4.  A high school friend living in Nicaragua.  I don't know why, we aren't in touch any longer (except via Facebook.)  Sometime after the death of his mother it seems he fled to South America.

5.  A conversation about experiencing faith in the way you need to, and how that will look different from even the person sitting next to you at church.  You might hold the same doctrinal beliefs, but you also might access spiritual things in a completely different way.  And that is both all right, and good.  And beneficial to both you personally and the body of the church as a whole.

6.  Flipping through photos of a friend who went on an educational trip in his last year of high school.  Taking an entire semester in Europe, seeing the art in person and standing on historical ground and soaking up the culture first-hand.

7.  Some advice to a friend that echoed back to my own heart: "If that university course is not possible, then find another way.  You have this talent and training, so go get that learning and understanding.  Then go out into the world and make up your own job.  We are so used to the prescribed number of traditional careers (teacher, doctor, lawyer, etc.) and the traditional way of getting there.  But that isn't the way any longer.  You must look at yourself, your loves, your talents, and then go out there and use them in this world.  If the job you want doesn't exist, create it.

8.  "This vast display of stars has been held in place by the sure, strong hands of God for thousands of years, through wars, tragedies, sadness and disasters of every kind.  Not one year of our history has shake the power or control of God."
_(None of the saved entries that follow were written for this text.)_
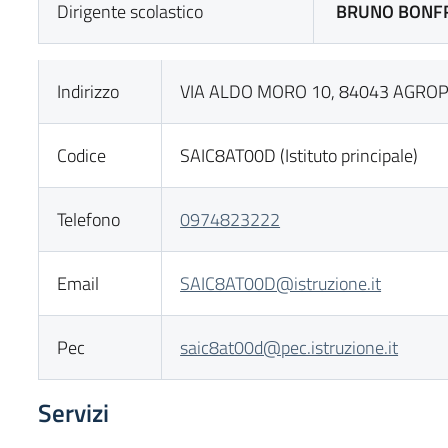
Dirigente scolastico
BRUNO BONF
Indirizzo
VIA ALDO MORO 10, 84043 AGROPO
Codice
SAIC8AT00D (Istituto principale)
Telefono
0974823222
Email
SAIC8AT00D@istruzione.it
Pec
saic8at00d@pec.istruzione.it
Servizi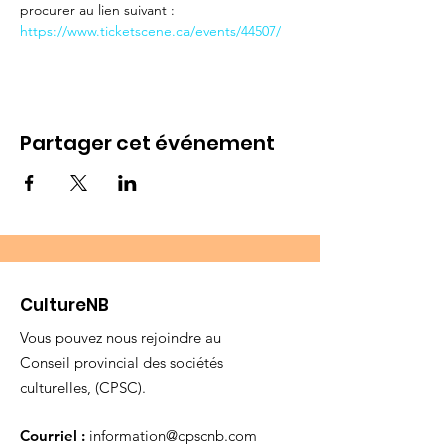
procurer au lien suivant : 
https://www.ticketscene.ca/events/44507/
Partager cet événement
CultureNB
Vous pouvez nous rejoindre au
Conseil provincial des sociétés
culturelles, (CPSC).
Courriel :
information@cpscnb.com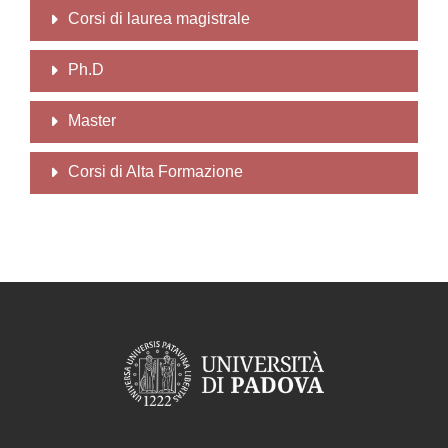
Corsi di laurea magistrale
Ph.D
Master
Corsi di Alta Formazione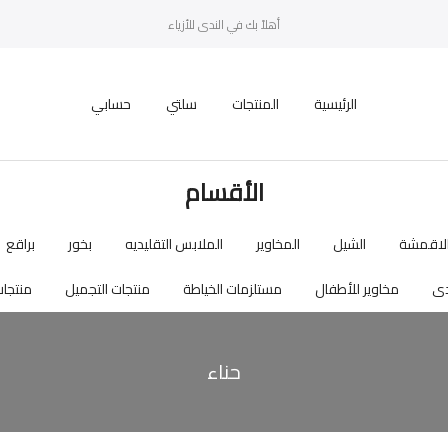
أهلاً بك في الندى للأزياء
الرئيسية
المنتجات
سلتي
حسابي
الأقسام
لاقمشة
الشيل
المخاوير
الملابس التقليديه
بخور
براقع
دى
مخاوير للأطفال
مستلزمات الخياطة
منتجات التجميل
منتجات
حناء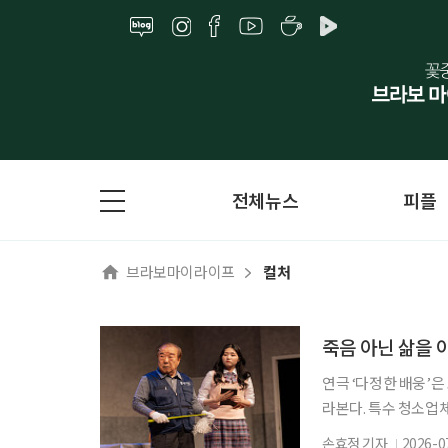
전체뉴스
피플
브라보마이라이프
컬처
죽음 아닌 삶을 
연극 ‘다정한 배웅’은
라본다. 특수 청소업
다. 관객은 ‘나는 어
손효정 기자
2026-0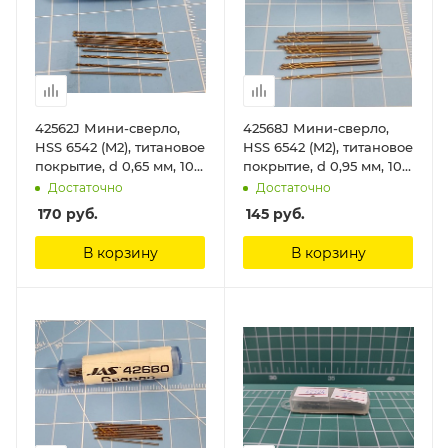
42562J Мини-сверло,
42568J Мини-сверло,
HSS 6542 (M2), титановое
HSS 6542 (M2), титановое
покрытие, d 0,65 мм, 10
покрытие, d 0,95 мм, 10
шт. Jas
шт. Jas
Достаточно
Достаточно
170
руб.
145
руб.
В корзину
В корзину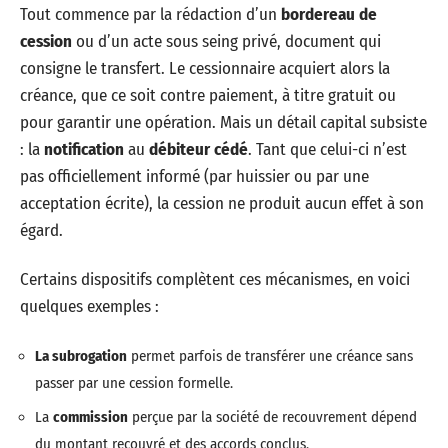
Tout commence par la rédaction d’un
bordereau de
cession
ou d’un acte sous seing privé, document qui
consigne le transfert. Le cessionnaire acquiert alors la
créance, que ce soit contre paiement, à titre gratuit ou
pour garantir une opération. Mais un détail capital subsiste
: la
notification
au
débiteur cédé
. Tant que celui-ci n’est
pas officiellement informé (par huissier ou par une
acceptation écrite), la cession ne produit aucun effet à son
égard.
Certains dispositifs complètent ces mécanismes, en voici
quelques exemples :
La subrogation
permet parfois de transférer une créance sans
passer par une cession formelle.
La
commission
perçue par la société de recouvrement dépend
du montant recouvré et des accords conclus.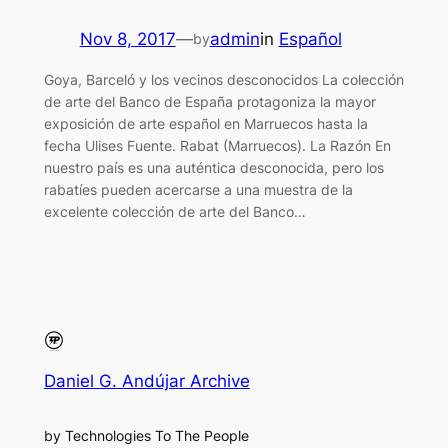
Nov 8, 2017
—
admin
in
Español
by
Goya, Barceló y los vecinos desconocidos La colección
de arte del Banco de España protagoniza la mayor
exposición de arte español en Marruecos hasta la
fecha Ulises Fuente. Rabat (Marruecos). La Razón En
nuestro país es una auténtica desconocida, pero los
rabatíes pueden acercarse a una muestra de la
excelente colección de arte del Banco…
Daniel G. Andújar Archive
by Technologies To The People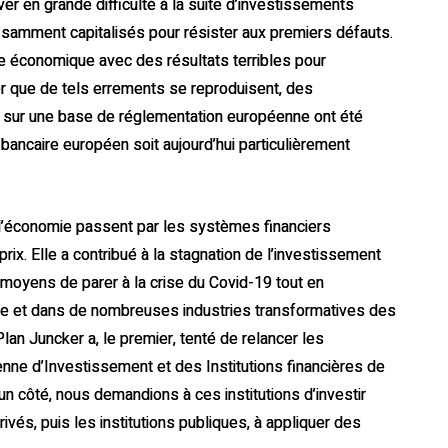
er en grande difficulté à la suite d’investissements
fisamment capitalisés pour résister aux premiers défauts.
re économique avec des résultats terribles pour
r que de tels errements se reproduisent, des
s sur une base de réglementation européenne ont été
 bancaire européen soit aujourd’hui particulièrement
 l’économie passent par les systèmes financiers
rix. Elle a contribué à la stagnation de l’investissement
s moyens de parer à la crise du Covid-19 tout en
elle et dans de nombreuses industries transformatives des
lan Juncker a, le premier, tenté de relancer les
nne d’Investissement et des Institutions financières de
n côté, nous demandions à ces institutions d’investir
rivés, puis les institutions publiques, à appliquer des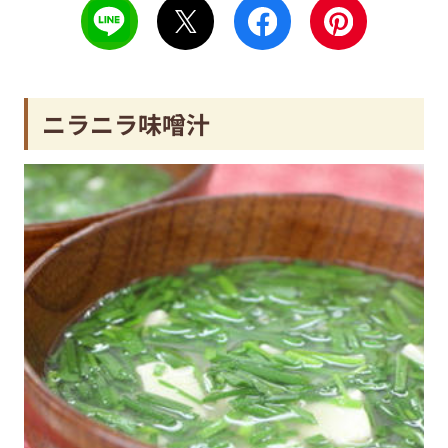
ニラニラ味噌汁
8.  "Be willing to be undone."

As I tumble from my little tower, I clench my fists at the overpowering emotions.  On one side I see a safe little existence, exactly what might be expected of where I am now.  On the other side I see adventure and the unknown laced with fear.  I don't want to be at either extreme.  I feel both a pull and a push toward something just beyond my comfort zone.  I feel called to something different - not more, or better, or greater, just different.  Something that says "don't worry about what is safe and traditional."  It assures me "adventure doesn't have to be reckless, or permanent, or only 7 days every 5 years."  It promises "a path carved out just for me, where you can have tradition and adventure."  But it does warn "you cannot cling to what you know simply because it is familiar.  To have adventure you must be willing to step out."